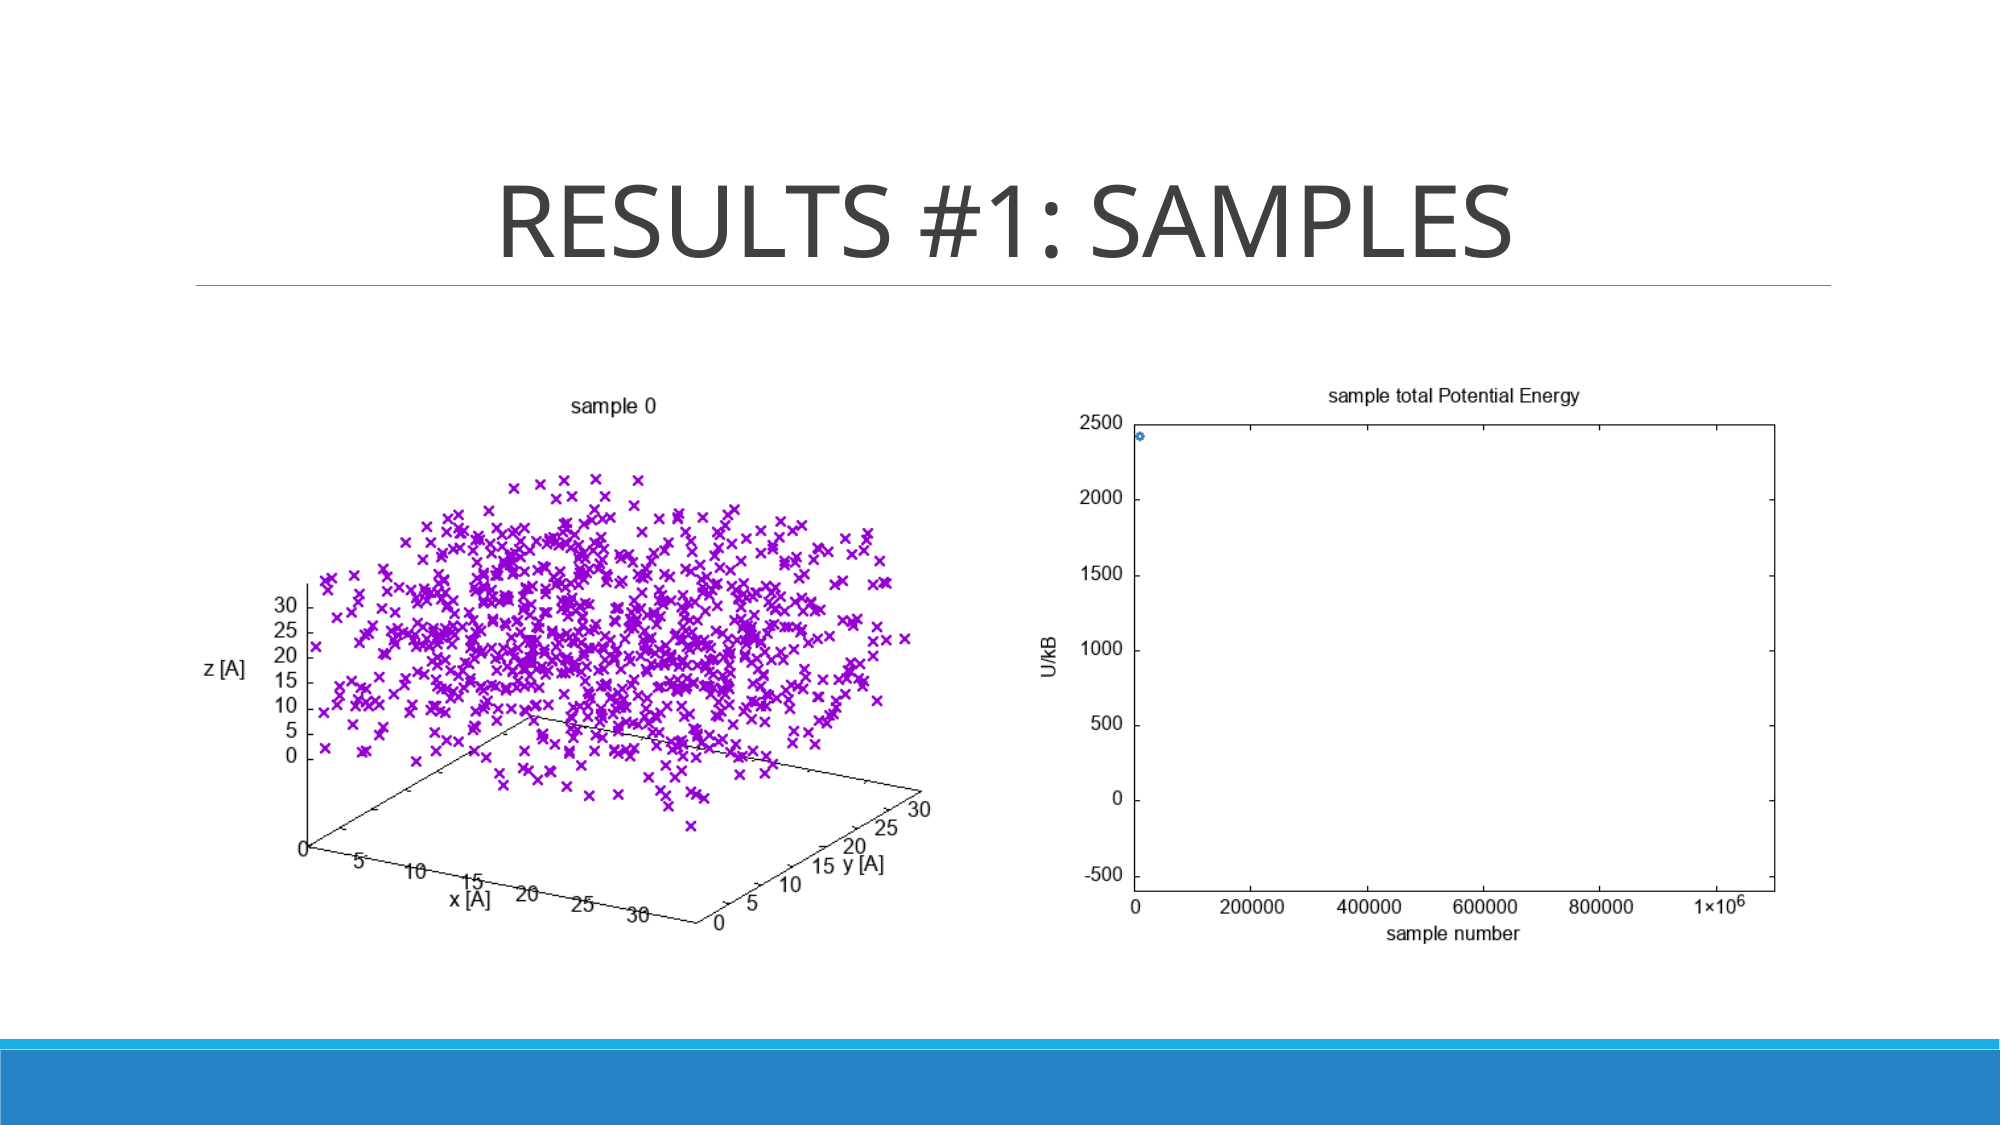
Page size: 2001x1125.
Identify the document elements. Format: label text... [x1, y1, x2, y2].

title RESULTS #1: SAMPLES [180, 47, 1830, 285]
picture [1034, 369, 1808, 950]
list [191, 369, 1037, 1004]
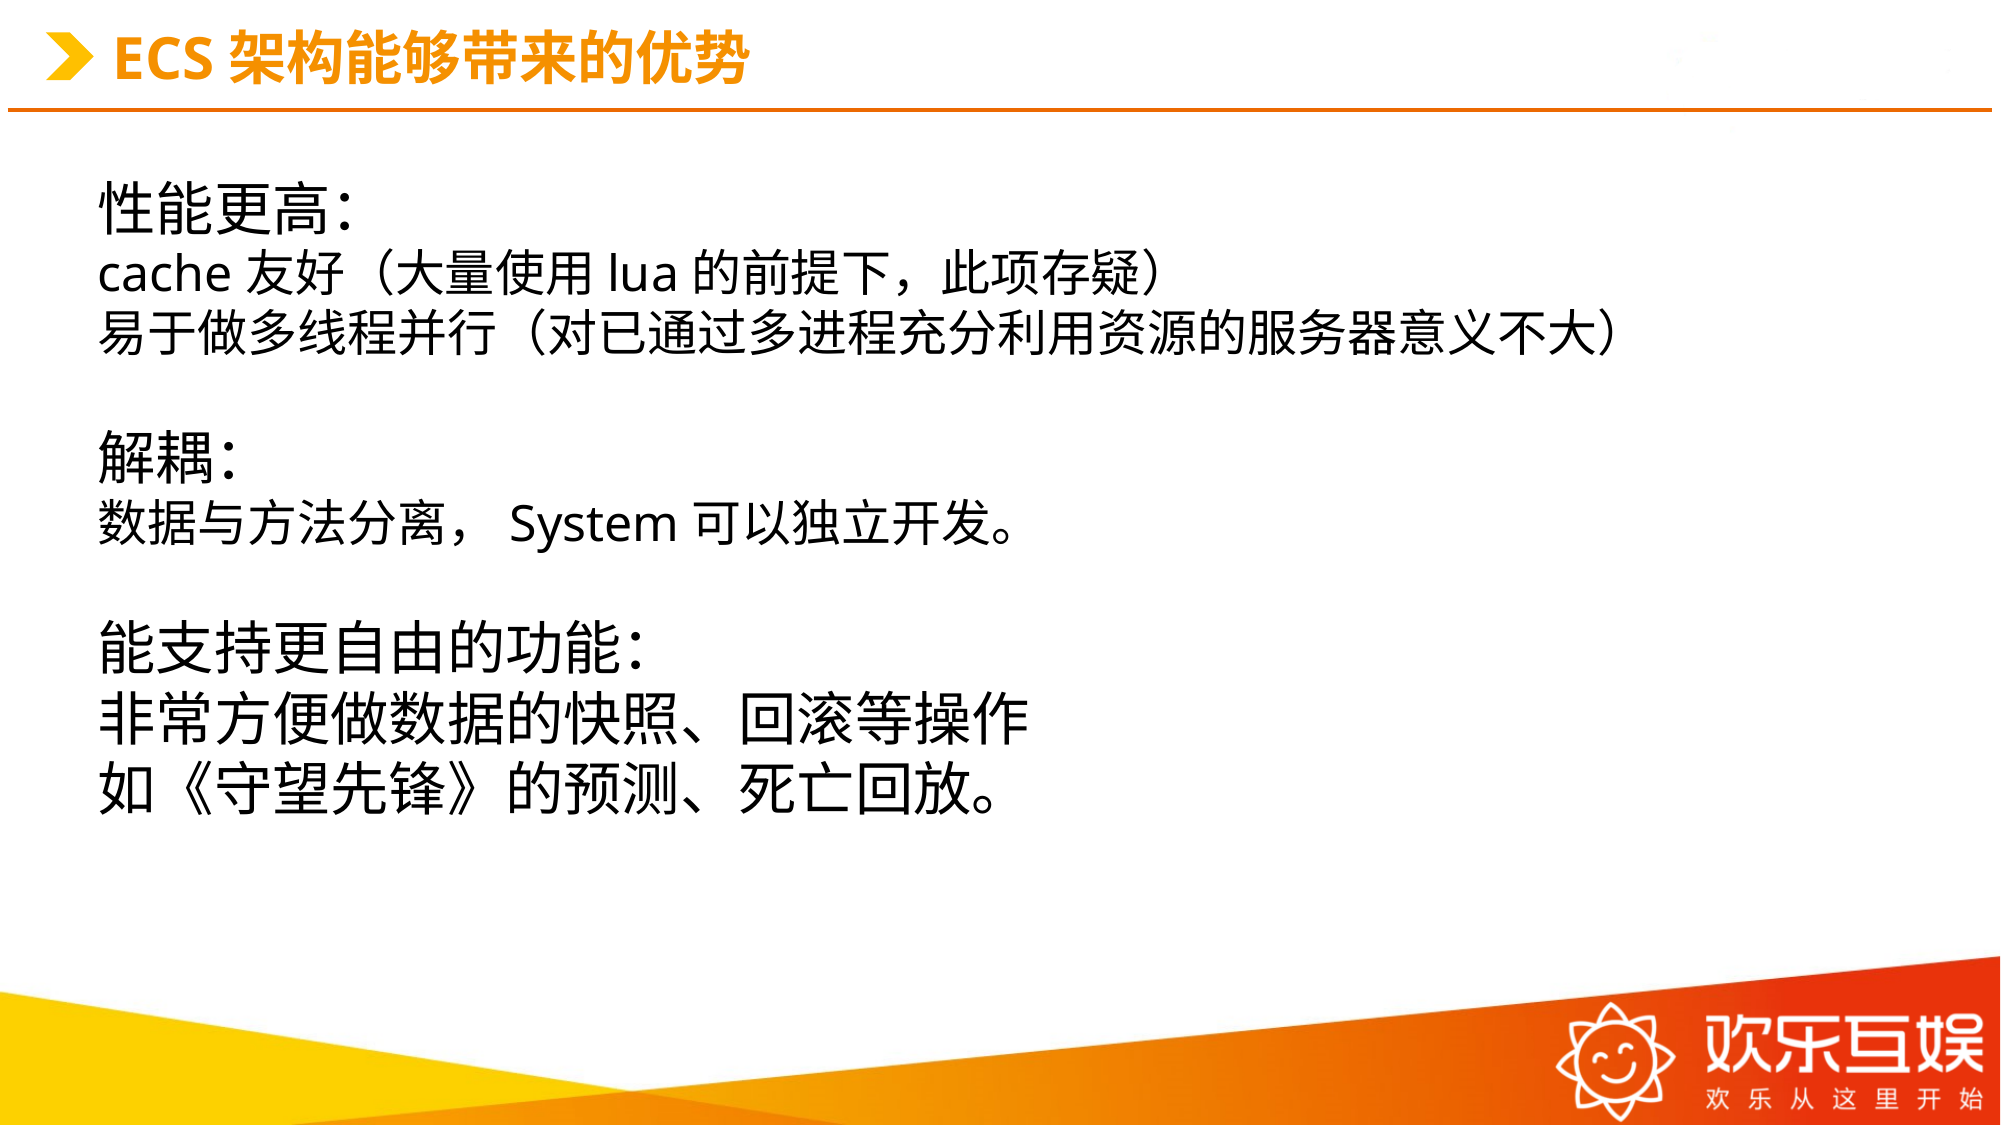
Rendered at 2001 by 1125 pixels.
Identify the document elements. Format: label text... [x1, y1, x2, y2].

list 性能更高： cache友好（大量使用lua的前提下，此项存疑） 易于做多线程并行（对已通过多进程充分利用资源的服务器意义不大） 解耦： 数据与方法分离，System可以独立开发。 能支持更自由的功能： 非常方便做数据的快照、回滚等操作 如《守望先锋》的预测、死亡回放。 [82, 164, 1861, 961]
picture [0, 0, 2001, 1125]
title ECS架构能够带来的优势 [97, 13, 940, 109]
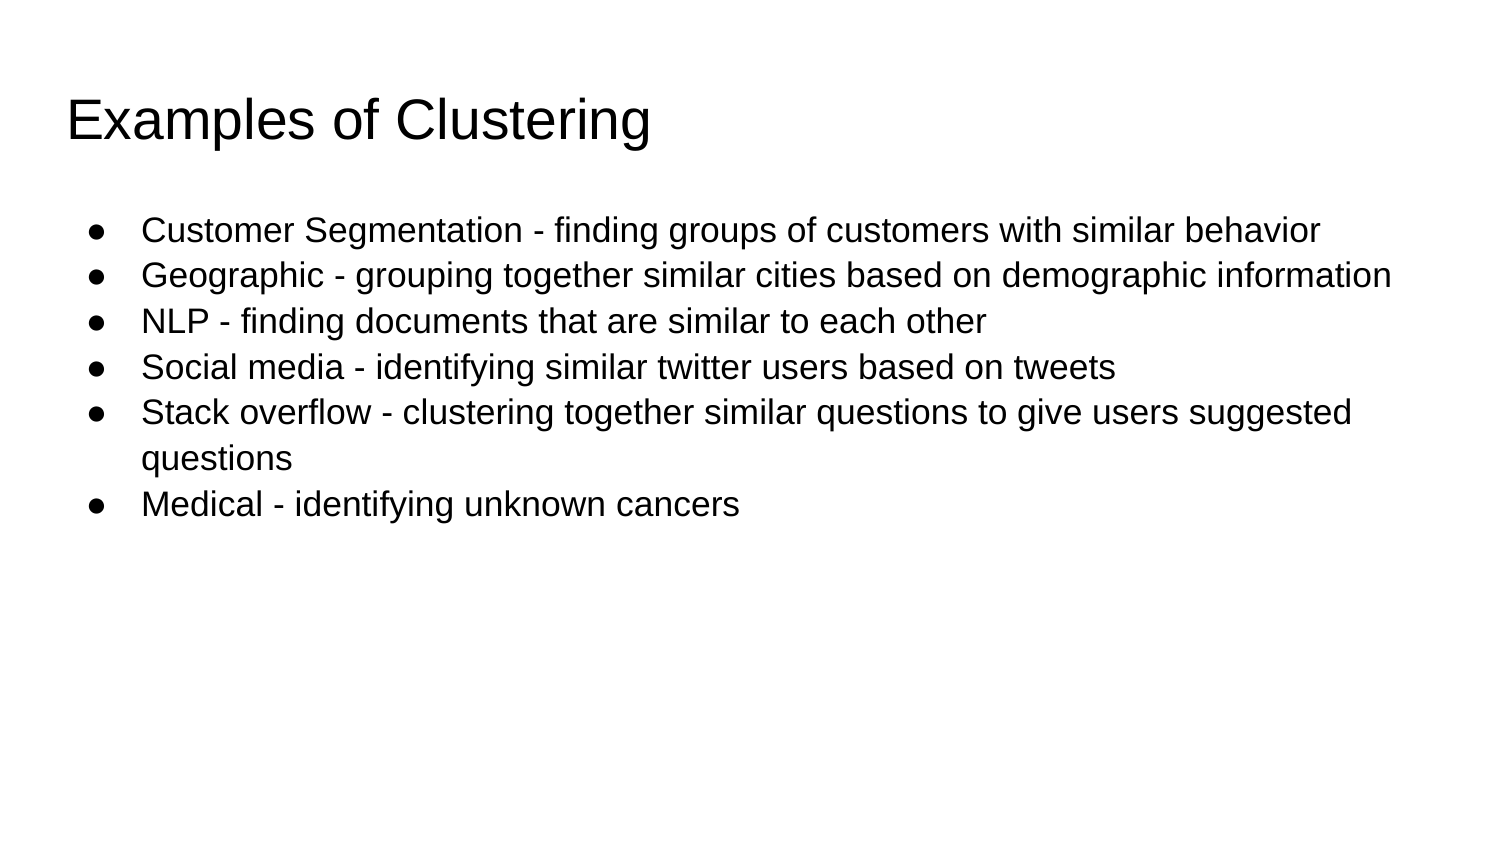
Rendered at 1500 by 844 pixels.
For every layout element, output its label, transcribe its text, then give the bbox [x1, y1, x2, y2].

WHAT IS EXPECTED
The answer must consist of every line from the listing above that includes the word "Rendered".

RESPONSE TO THE TASK
Rendered at 2001 by 1125 pixels.
Rendered at 1500 by 844 pixels.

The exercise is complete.